The Year Ahead In Crypto
Comment of the Day

March 24 2022

Commentary by Eoin Treacy

The Year Ahead In Crypto

This note from Panterra Capital may be of interest to subscribers. It is more of a retrospective look at what happened in 2021 but includes some interesting copy on the broad macro environment. Here is a section:

The next step in their complicated minuet – after “taper” comes “run off”.  That’s not going to get it done either.  The Fed’s holdings make it impossible to fight inflation by waiting for higher interest rates based on runoff.  More than 97% of the $2.6 trillion in mortgage-backed securities owned by the Fed won’t mature for at least ten years.  Only 20% of the Fed’s $5.6 trillion in Treasury securities will come due in the next year.  42% have maturity dates longer than five years out. 

And 

“Inflation persistently below its goal”?  This is embarrassingly behind the curve.  Measured inflation is at 7.0%.  That includes the spurious owners’ equivalent rent of only 3.1%.  If real housing inflation were included it would be double-digits – all 1970’s style.  (The lagged effect of true housing inflation will show up in CPI over the next two years.)

 

Eoin Treacy's view

The Fed is talking about accelerating pace of the balance sheet run off.

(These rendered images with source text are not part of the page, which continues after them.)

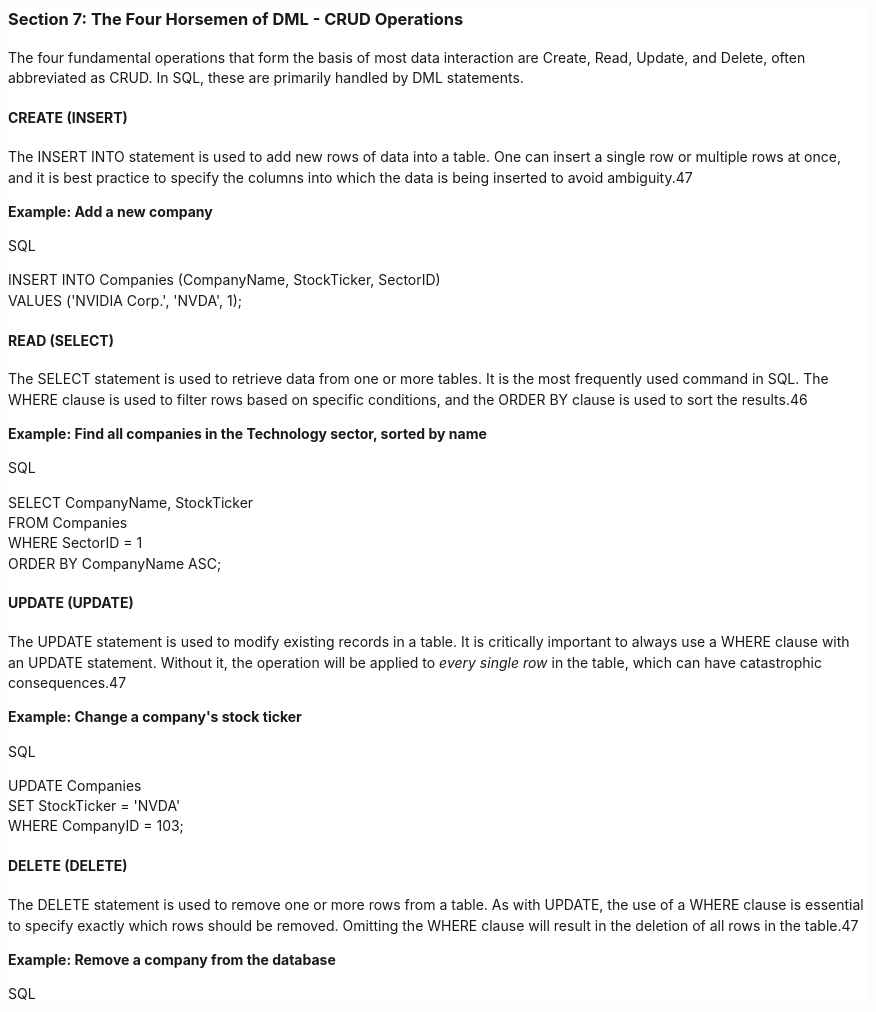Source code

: ### **Section 7: The Four Horsemen of DML \- CRUD Operations**

The four fundamental operations that form the basis of most data interaction are Create, Read, Update, and Delete, often abbreviated as CRUD. In SQL, these are primarily handled by DML statements.

#### **CREATE (INSERT)**

The INSERT INTO statement is used to add new rows of data into a table. One can insert a single row or multiple rows at once, and it is best practice to specify the columns into which the data is being inserted to avoid ambiguity.47

**Example: Add a new company**

SQL

INSERT INTO Companies (CompanyName, StockTicker, SectorID)  
VALUES ('NVIDIA Corp.', 'NVDA', 1);

#### **READ (SELECT)**

The SELECT statement is used to retrieve data from one or more tables. It is the most frequently used command in SQL. The WHERE clause is used to filter rows based on specific conditions, and the ORDER BY clause is used to sort the results.46

**Example: Find all companies in the Technology sector, sorted by name**

SQL

SELECT CompanyName, StockTicker  
FROM Companies  
WHERE SectorID \= 1  
ORDER BY CompanyName ASC;

#### **UPDATE (UPDATE)**

The UPDATE statement is used to modify existing records in a table. It is critically important to always use a WHERE clause with an UPDATE statement. Without it, the operation will be applied to *every single row* in the table, which can have catastrophic consequences.47

**Example: Change a company's stock ticker**

SQL

UPDATE Companies  
SET StockTicker \= 'NVDA'  
WHERE CompanyID \= 103;

#### **DELETE (DELETE)**

The DELETE statement is used to remove one or more rows from a table. As with UPDATE, the use of a WHERE clause is essential to specify exactly which rows should be removed. Omitting the WHERE clause will result in the deletion of all rows in the table.47

**Example: Remove a company from the database**

SQL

With 20% of its holdings maturing in the next 12 months, that offers significant leeway to make run-off the primary tool for restricting inflationary pressures.

Owners’ equivalent rent massively understates inflationary pressures but is having a massive effect on the ability of renters to find affordable accommodation. It has a much greater effect on purchasing decisions for all other goods and services than oil prices. Manufacturing sentiment is already declining, suggesting future growth declines are already being priced in. 

Quantitative tightening has caused deflation scares in both Europe and the USA when it has been tried in the past. There is no reason to expect this occasion will be any different.

In the classic Milton Friedman model, if inflation is always and everywhere a monetary phenomenon, then reducing the balance sheet is clearly deflationary.

The difference on this occasion is the debt load is significantly higher today than it was during other tightening phases. Therefore, sensitivity to interest rates is also more acute.

This article covers the challenge of rising illiquidity in the commodity markets. Here is a section: 

“It’s simply a general concern across the marketplace that

we’re losing participation,” Vitol Group Chief Executive Officer Russell Hardy said. “Capital generally across the market is thinly spread and can’t do as much as it might have been able to do a year ago because the cost of doing businesses has increased.”

The surging volatility may increase as some participants get stopped out of derivatives positions and it becomes more expensive to put on new ones.

Several trading-house executives also said there has been a noticeable shift toward companies placing over-the-counter commodities hedges and bets through banks, rather than on exchanges.

This is yet another example of how private capital is taking greater control over the global economy. That means prices are likely to be more volatile and the health of the private capital markets will be ever more important.